▶ [PROBLEM]: Hunt through the entries for the word "미래한국당" and copy each line in which it appears.

[Revision comparison data]
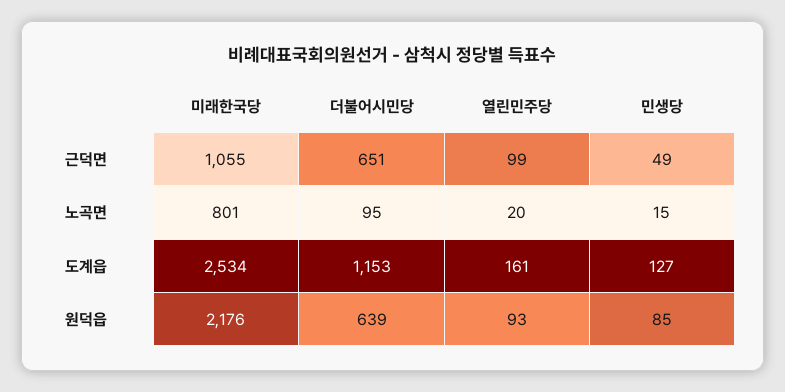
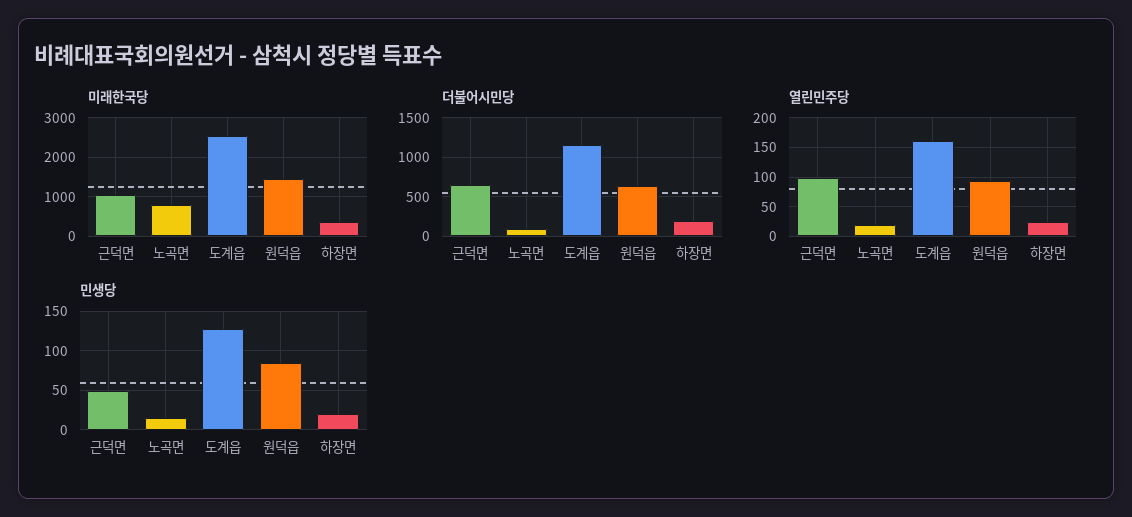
미래한국당, 원덕읍: 2176 -> 1400
미래한국당, 하장면: none -> 400
더불어시민당, 하장면: none -> 200
열린민주당, 하장면: none -> 25
민생당, 하장면: none -> 20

▶ [OUTPUT FOR THIS TASK]:
미래한국당, 원덕읍: 2176 -> 1400
미래한국당, 하장면: none -> 400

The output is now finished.